Last week, the first two-thirds of Likoudis' latest SSPX article in the Wanderer was a string of extensive quotations pulled (apparently off the internet) from SSPV sources, i.e., the Society of St. Pius V, an organization founded by priests who were expelled from the SSPX for . . . you guessed it . . . questioning whether there were truly a Pope in Rome. Again--no word from anyone within the SSPX, or anyone affiliated with them--just quote after quote from crackpot sedevacantists and guilt-by-association for the SSPX.
Also last week, they used the last third of the article to quote from blogs sympathetic to the SSPX, but in so doing, they didn't bother to check any of their facts. They quoted Ian Palko as a "member of the Kansas City branch" of the SSPX. Well, I have corresponded a number of times with Mr. Palko over the last few months (most of the messages, I now recognize upon review, mention beer), and I am well aware that, while Mr. Palko does attend St. Vincents, he is NOT a member of the SSPX. He's not even a priest. I also note that they quoted quite extensively from him--perhaps too extensively. It was a nice quotation, but I would think that if the Wanderer wants what would have been a full article written by Mr. Palko, they ought to have paid him for it, or at least get his permission to use it. We bloggers can get away with that stuff now and then, but a newpaper that people like me actually pay money to subscribe ought to be a little more careful about quotations.
ANYWAYS, now I half expect the next issue of the Wanderer to include a front page article on Fr. Lucien Pulvermacher's and Mr. David Bawden's opinions regarding the dangers of reconciliation (for those of you who don't keep up with your antipopes, those are Pope Pius XIII and Pope Michael I).

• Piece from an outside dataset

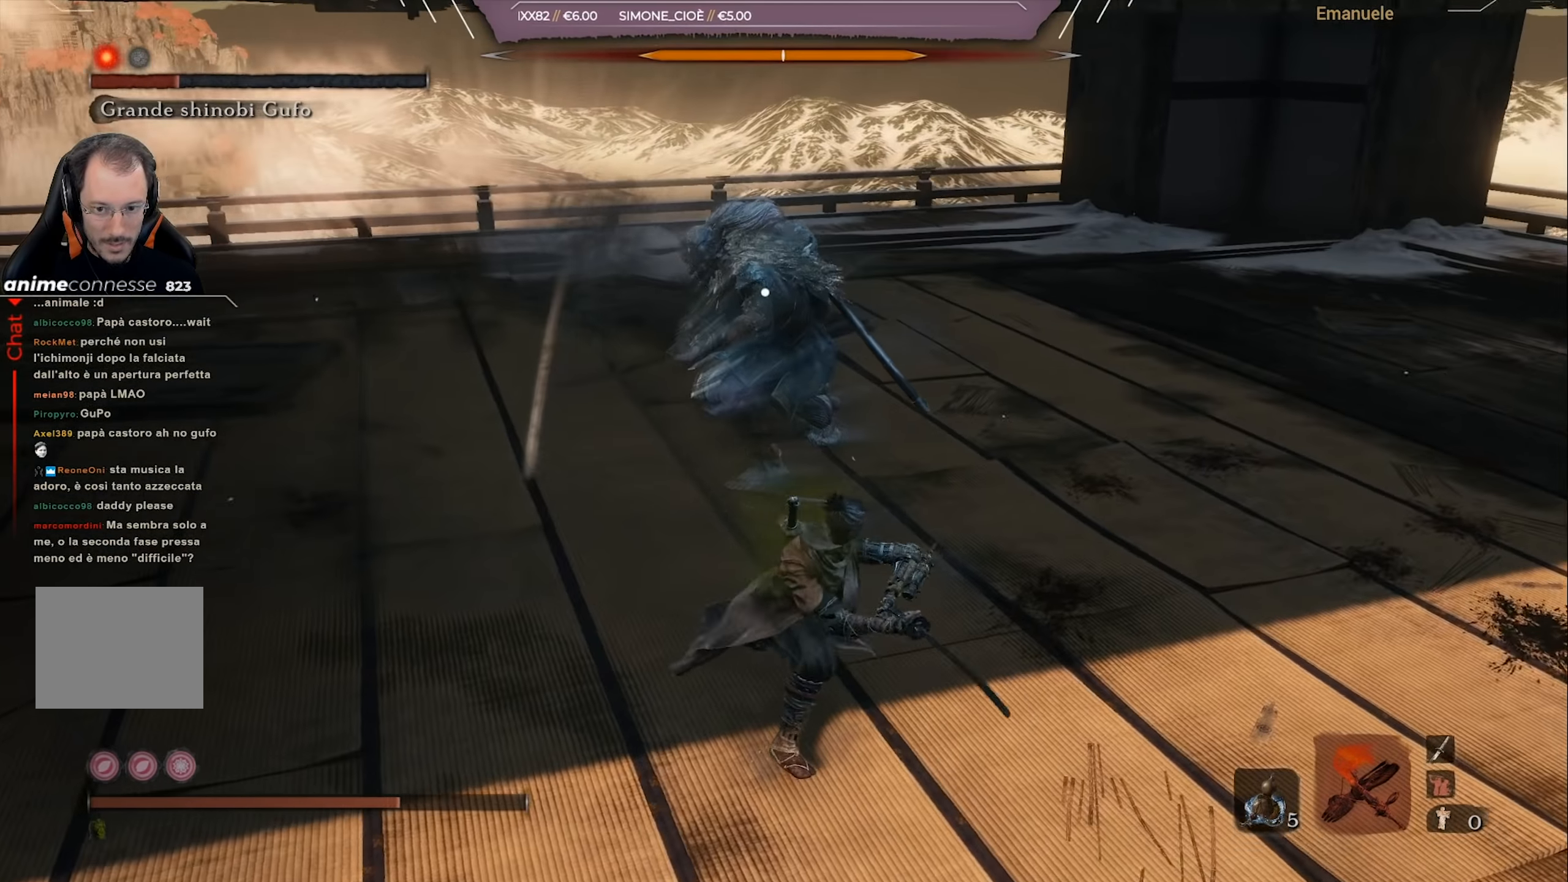
{"buttons": ["CIRCLE"], "left_stick": "down-right", "right_stick": "center", "events": [[434, "R1", "up"], [467, "left_stick", "down-right"], [501, "CIRCLE", "down"]]}
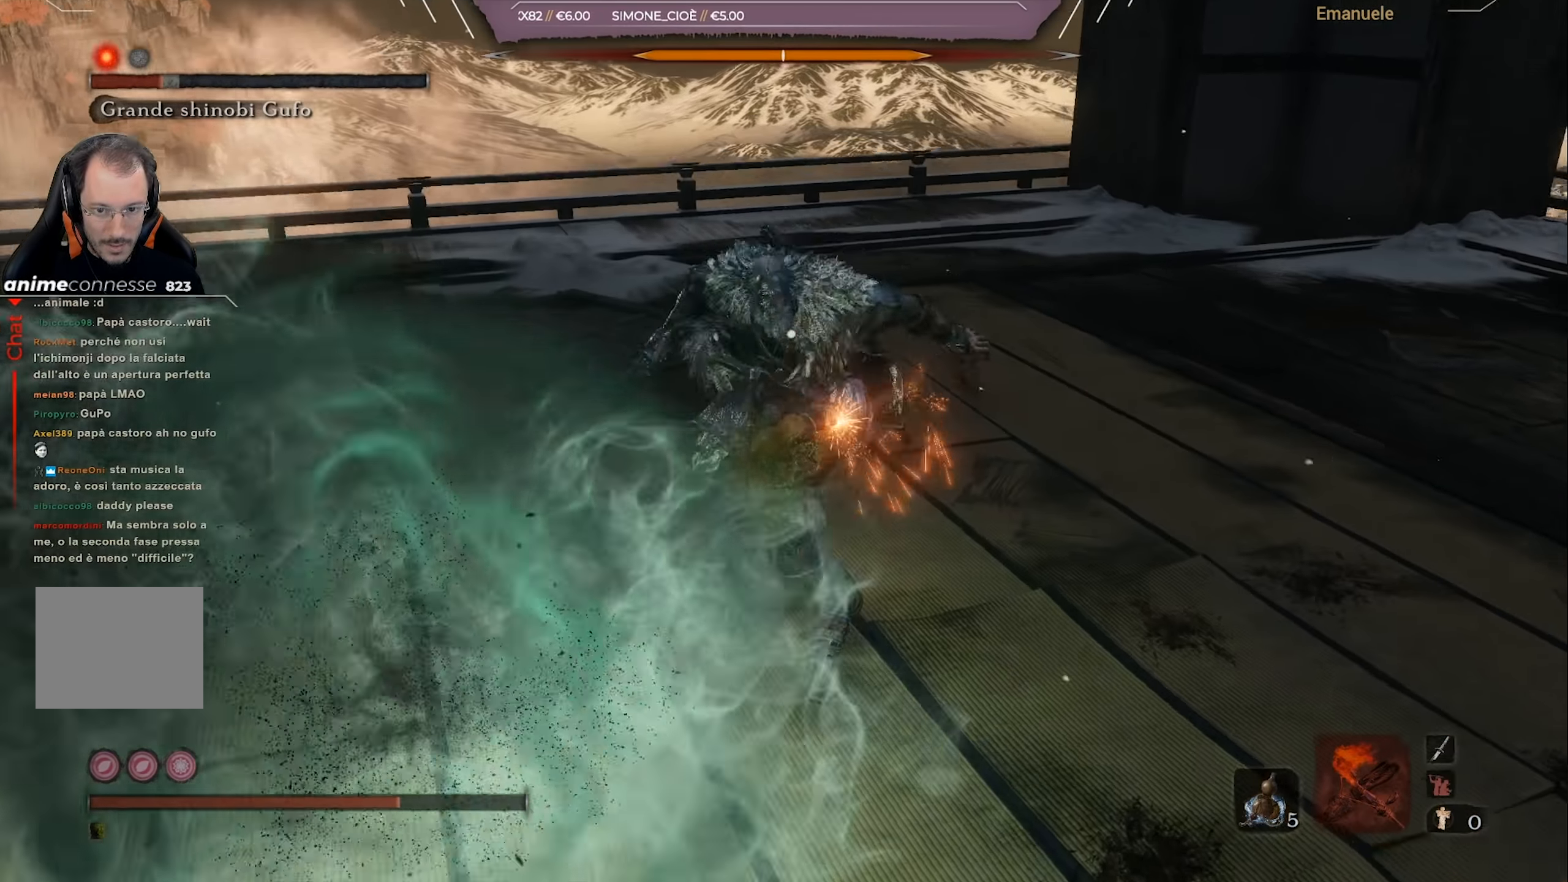
{"buttons": [], "left_stick": "down-right", "right_stick": "center", "events": [[100, "CIRCLE", "up"], [133, "CIRCLE", "down"], [200, "CIRCLE", "up"], [300, "CIRCLE", "down"], [367, "CIRCLE", "up"]]}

Anyone has to recognize that Likoudis and The Wanderer are engaging in the lowest sophistical trickery, and they're not even doing a very skillful job at it. Their decision to print such garbage as they did in this case, and to present it with such a plainly malicious intent, and to so obviously borrow from my acquaintence Mr. Palko without even finding out who he is vis-a-vis the Society undermines the paper's credibility on virtually every other matter. For instance, why should I believe the awful stuff printed about Bp. Tod Brown and St. Mary's by the Sea. as reported in this week's issue? But for the fact that I've been following that matter independently for several weeks on my own, and have read extensively, from many sources, about Brown's malfeasance, I would have reason to doubt whether The Wanderer's treatment of him were accurate.
So, I'm not going to the trouble of cancelling my Wanderer aubscription yet, but I'm not going to renew, either. If a reconciliation does start moving, I hope it happeens before that subscription runs out, because I'll enjoy watching the Wanderer editors squirm and wiggle their way around the issue and the things they've printed in the recent past. But otherwise, I'll just let my subscriptio nrun out as it is (after all, the broadsheet newprint might come in handy if I'm packing dishes or something--the Catholic Key is only a tabloid, and so it's less useful.